JOB ITEM A ▸ Pick out each line of the listing that contains the word "does", paying attention to upper and lower case.

PASSAGE PROVIDED ▸
****

Pa. lawmakers introduce bill to ban abortion after fetal heartbeat is detected
Two Republican lawmakers have said the measure is aimed at giving a conservative U.S. Supreme Court the opportunity to overturn "Roe v. Wade."
Pennsylvania on Monday joined a growing number of states with Republican-led legislatures seeking to effectively ban abortion, as two lawmakers unveiled so-called heartbeat bills.
Sen. Doug Mastriano (R., Franklin) and Rep. Stephanie Borowicz (R., Clinton) made good on their promise to introduce a measure they said was aimed at giving a more conservative U.S. Supreme Court the opportunity to overturn Roe v. Wade, the 1973 decision that legalized abortion.
Senate Bill 912 and House Bill 1977 would prohibit abortion once a fetal heartbeat can be detected, typically at about six weeks’ gestation.

****

Chart comprehension data ▸
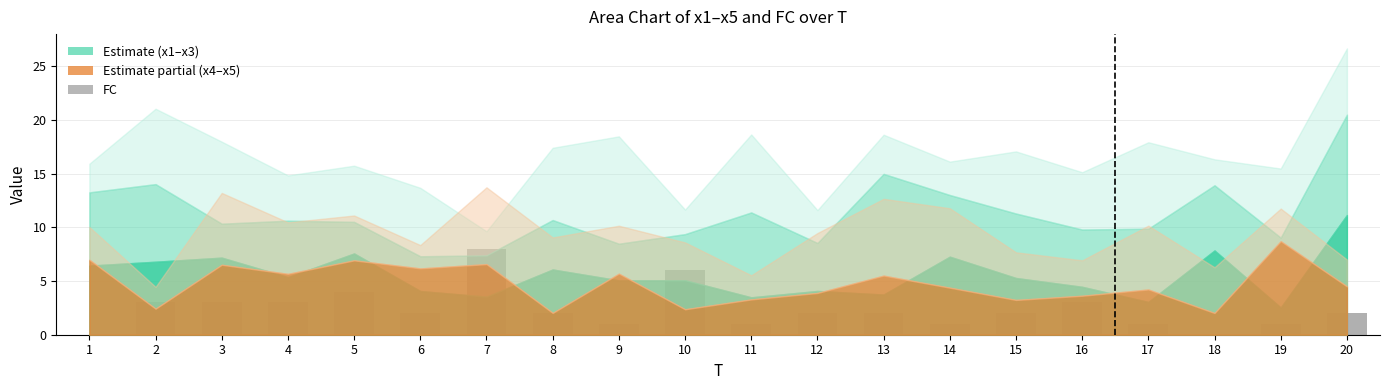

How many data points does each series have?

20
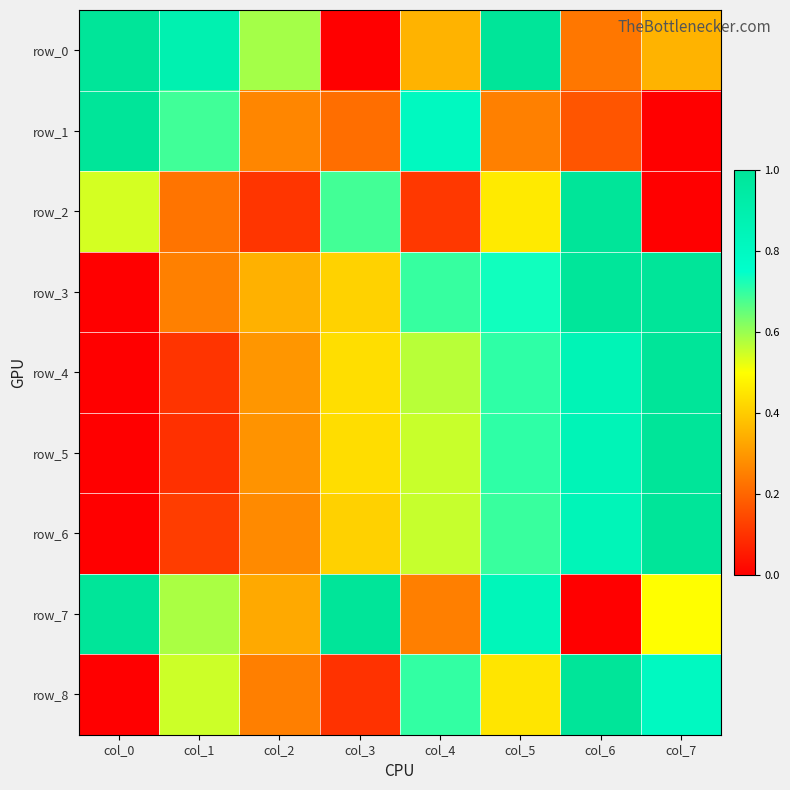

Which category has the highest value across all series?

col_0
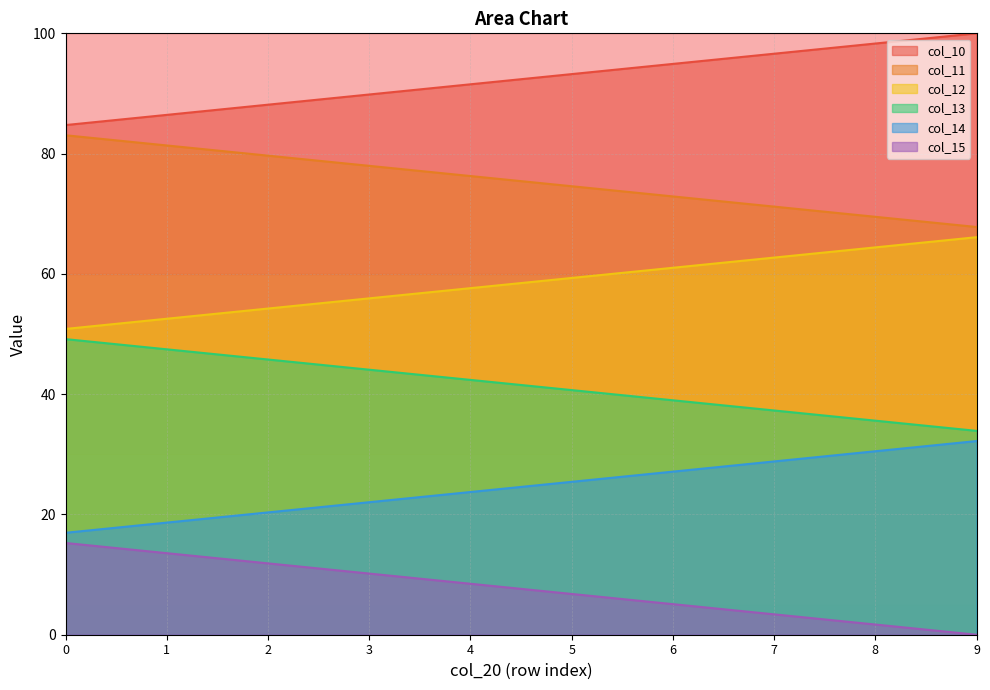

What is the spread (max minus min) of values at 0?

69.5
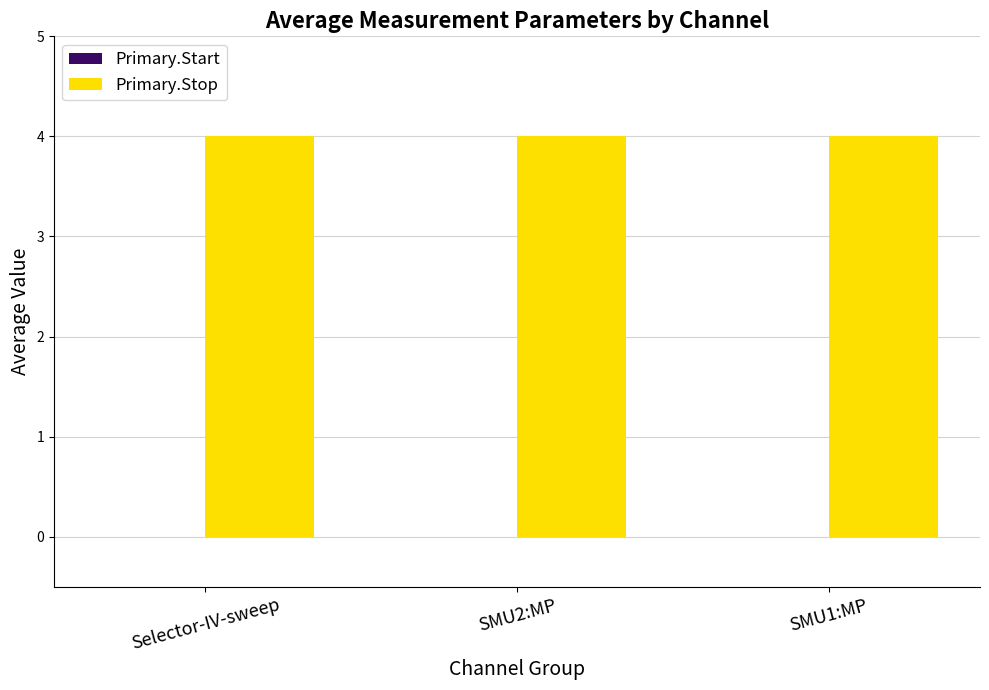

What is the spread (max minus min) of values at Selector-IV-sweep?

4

****

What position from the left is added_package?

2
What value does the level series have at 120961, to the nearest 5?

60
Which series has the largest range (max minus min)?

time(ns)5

****

JOB ITEM B ▸ Repeat the passage from the article on the Pennsylvania heartbeat bills word for word, starting with "Sen. Doug Mastriano" and going on through "that legalized abortion.".

RESULT A ▸
How many data points does each series have?
What value does the level series have at 120961, to the nearest 5?

RESULT B ▸
Sen. Doug Mastriano (R., Franklin) and Rep. Stephanie Borowicz (R., Clinton) made good on their promise to introduce a measure they said was aimed at giving a more conservative U.S. Supreme Court the opportunity to overturn Roe v. Wade, the 1973 decision that legalized abortion.